■ **What is needed**:
Please pick out every line in the items below that contains the string "country", treating uppercase and lowercase letters as different.

■ **Records supplied**:
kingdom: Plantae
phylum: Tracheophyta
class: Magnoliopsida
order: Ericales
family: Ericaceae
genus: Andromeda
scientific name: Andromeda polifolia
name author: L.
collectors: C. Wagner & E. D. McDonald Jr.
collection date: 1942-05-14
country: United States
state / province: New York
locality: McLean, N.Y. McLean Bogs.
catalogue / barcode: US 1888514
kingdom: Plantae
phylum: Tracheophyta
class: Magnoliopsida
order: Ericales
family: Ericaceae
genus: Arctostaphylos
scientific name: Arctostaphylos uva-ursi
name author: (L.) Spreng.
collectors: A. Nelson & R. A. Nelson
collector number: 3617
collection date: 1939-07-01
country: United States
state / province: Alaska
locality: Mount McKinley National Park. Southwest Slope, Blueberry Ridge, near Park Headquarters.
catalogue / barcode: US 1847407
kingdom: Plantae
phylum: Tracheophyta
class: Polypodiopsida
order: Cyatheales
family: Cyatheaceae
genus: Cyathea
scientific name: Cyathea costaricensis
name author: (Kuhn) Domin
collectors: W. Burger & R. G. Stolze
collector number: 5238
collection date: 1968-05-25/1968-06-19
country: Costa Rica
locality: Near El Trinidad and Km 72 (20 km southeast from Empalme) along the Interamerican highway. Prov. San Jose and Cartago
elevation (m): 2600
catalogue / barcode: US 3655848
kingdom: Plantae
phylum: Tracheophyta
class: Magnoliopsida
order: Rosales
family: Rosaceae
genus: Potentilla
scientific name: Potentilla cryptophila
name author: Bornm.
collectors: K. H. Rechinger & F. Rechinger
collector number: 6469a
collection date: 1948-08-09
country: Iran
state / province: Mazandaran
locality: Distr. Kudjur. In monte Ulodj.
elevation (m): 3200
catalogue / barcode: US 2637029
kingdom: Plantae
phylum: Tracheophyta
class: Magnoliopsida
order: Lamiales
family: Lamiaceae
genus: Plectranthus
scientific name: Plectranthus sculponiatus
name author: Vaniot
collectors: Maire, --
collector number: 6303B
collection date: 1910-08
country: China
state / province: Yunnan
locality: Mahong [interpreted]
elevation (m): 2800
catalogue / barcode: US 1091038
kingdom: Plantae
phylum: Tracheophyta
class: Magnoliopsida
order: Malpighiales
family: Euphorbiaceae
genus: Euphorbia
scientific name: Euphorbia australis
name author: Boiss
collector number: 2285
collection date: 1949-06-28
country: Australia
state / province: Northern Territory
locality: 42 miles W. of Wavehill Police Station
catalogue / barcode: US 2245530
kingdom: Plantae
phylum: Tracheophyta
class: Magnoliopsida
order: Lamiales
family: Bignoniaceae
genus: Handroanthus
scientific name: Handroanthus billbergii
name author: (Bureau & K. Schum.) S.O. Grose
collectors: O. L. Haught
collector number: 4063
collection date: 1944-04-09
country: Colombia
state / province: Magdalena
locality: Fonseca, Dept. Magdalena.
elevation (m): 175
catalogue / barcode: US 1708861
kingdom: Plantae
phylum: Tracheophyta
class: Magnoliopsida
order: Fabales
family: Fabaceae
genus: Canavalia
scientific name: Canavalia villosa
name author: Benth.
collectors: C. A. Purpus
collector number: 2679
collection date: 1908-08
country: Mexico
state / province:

■ **Reply to the task**:
country: United States
country: United States
country: Costa Rica
country: Iran
country: China
country: Australia
country: Colombia
country: Mexico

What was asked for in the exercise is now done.